Une fois poussé le lourd battant armé de clous forgés on plongeait dans l'ombre complice de l'unique pièce qui nous servait selon nos jeux, de salle du trône, de sinistre prison ou de dortoir.
Par le plus grand des hasards, petit Pierre goûtait surtout la prison tandis que Bérangère et Moi profitions des fastes de la salle du trône et du dortoir au rythme des nombreuses cérémonies de couronnement et des non moins nombreuses siestes que l'on disait sages.
C'est là qu'aux plus chaudes heures de l'été, dans la musique entêtante des cigales nous nous 'apprenions' du bout des doigts jusqu'à ce que notre guetteur - juché sur son muret et en proie à quelque mirage de chaleur - pousse son cri d'alarme d'une puissante voix de fausset.
J'entends encore ses "Ennemis en vue!!" qui nous faisaient tressaillir et nous ramenaient à nos dures responsabilités seigneuriales.   

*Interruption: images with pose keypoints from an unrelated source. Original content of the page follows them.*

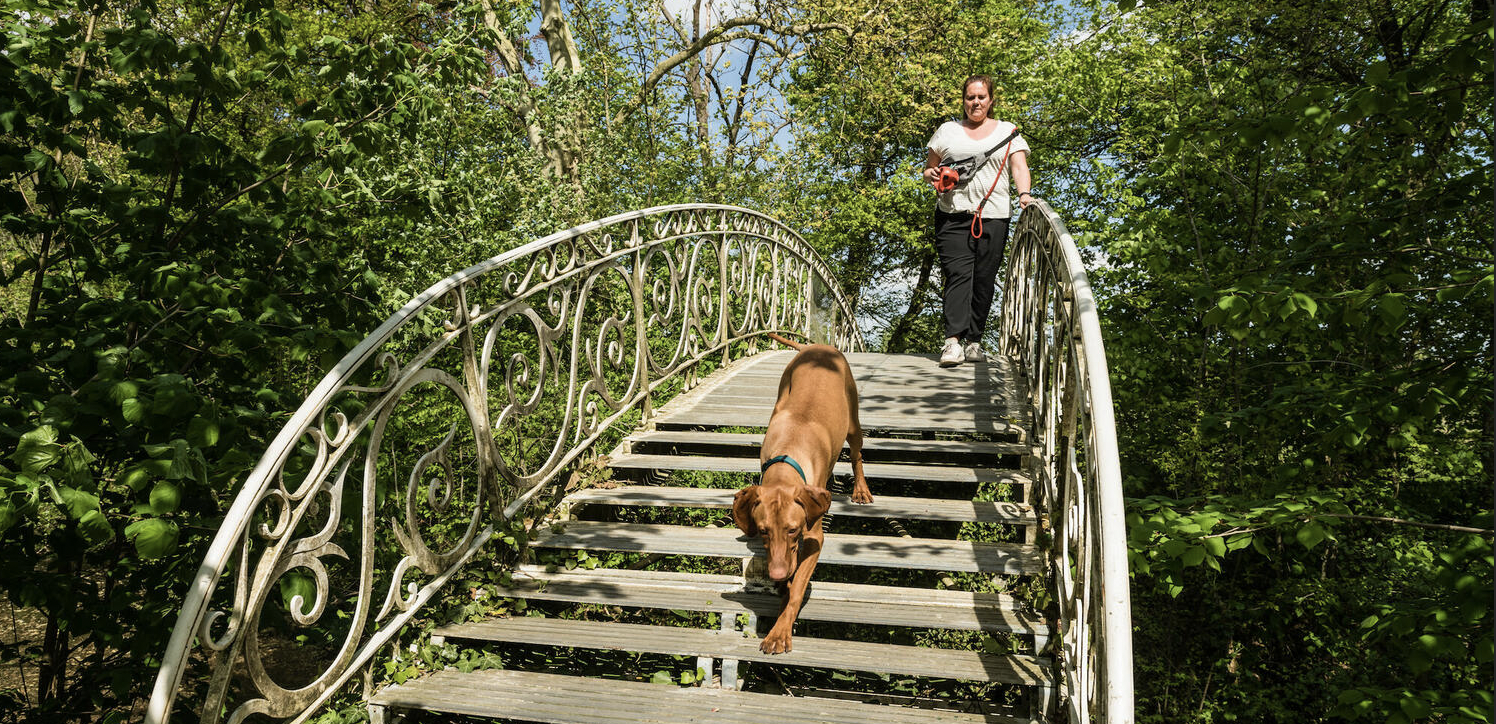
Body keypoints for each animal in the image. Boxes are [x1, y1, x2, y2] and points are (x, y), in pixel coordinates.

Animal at [730, 333, 873, 655]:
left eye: (793, 529)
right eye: (763, 531)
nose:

Le seul fenestron percé dans le mur servait de meurtrière, indispensable pour repousser l'ennemi et nous y avons jeté tant de moellons, cailloux, fers à cheval et autres projectiles que chaque été le jardinier du domaine rendait son tablier pour prendre ses jambes à son cou.
Et encore, on voue ici un tel culte à l'huile d'olive qu'il ne nous était jamais venu à l'idée de la faire bouillir!

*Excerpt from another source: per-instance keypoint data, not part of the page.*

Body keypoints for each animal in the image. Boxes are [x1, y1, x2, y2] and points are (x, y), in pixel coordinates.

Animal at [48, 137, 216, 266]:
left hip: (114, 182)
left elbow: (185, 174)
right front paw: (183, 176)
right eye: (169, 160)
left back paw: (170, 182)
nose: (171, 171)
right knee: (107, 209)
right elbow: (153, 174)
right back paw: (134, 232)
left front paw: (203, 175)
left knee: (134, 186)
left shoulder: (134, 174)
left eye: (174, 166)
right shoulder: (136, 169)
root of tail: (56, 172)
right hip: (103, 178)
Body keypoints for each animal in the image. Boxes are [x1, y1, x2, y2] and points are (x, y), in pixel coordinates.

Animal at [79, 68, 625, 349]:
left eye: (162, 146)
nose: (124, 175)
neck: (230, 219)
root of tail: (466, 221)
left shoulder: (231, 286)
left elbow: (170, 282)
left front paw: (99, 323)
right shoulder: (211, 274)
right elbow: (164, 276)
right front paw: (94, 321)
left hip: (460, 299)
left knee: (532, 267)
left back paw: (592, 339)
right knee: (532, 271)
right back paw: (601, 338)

Etendus à plat dos sur le sol frais, notre regard embrassait l'enchevêtrement en fausse-voûte du plafond charpenté où poutraison, voliges et liteaux offraient le gîte à une horrible colonie d'araignées pholcidae dont les toiles étaient autant de draperies diaphanes.
Bien avant l'invention de l'air conditionné, l'architecte des lieux avait eu l'idée d'installer un puits provençal dont la canalisation souterraine nous apportait une fraîcheur toute relative et plus surement de petits crapauds que je combattais vaillamment sous le regard reconnaissant de ma reine.

Comme par magie, à l'heure où le clocher de la vallée sonnait vêpres, les rayons du soleil traversaient le fenestron pour éclairer un trou de boulin sur le mur opposé. C'était Notre niche où Bérangère et Moi entassions chaque année nombre de trésors et de prises de guerre plus précieux les uns que les autres : gratte-cul, appeaux, sachets de lavande et tabac à chiquer.
Petit Pierre ayant interdiction d'y mettre le nez ou même d'y jeter le moindre regard, il connut la prison plus souvent qu'à son tour!
Sommairement saucissonné au moyen d'une pelote de laine chapardée à mamie, il était mis aux fers ou plus simplement couché sur l'étroite et rugueuse paillasse tandis que ma reine et Moi batifolions aux jardins.
Ce qu'on appelait les jardins se limitait à de maigres carrés cernés de pierres plates où vivotaient thym, lavande et basilic mais ils embaumaient tant qu'on s'y rendait les yeux fermés sans s'y être jamais couronné les genoux.

Après tant d'années notre trésor a été dilapidé, petit Pierre a grandi et sillonne les mers tandis que Bérangère redevenue Elvire règne sur cinq marmots au fin fond du Montana, loin très loin du trône où Moi roi des poireaux, je déposais à ses pieds poèmes enflammés et cerises confites.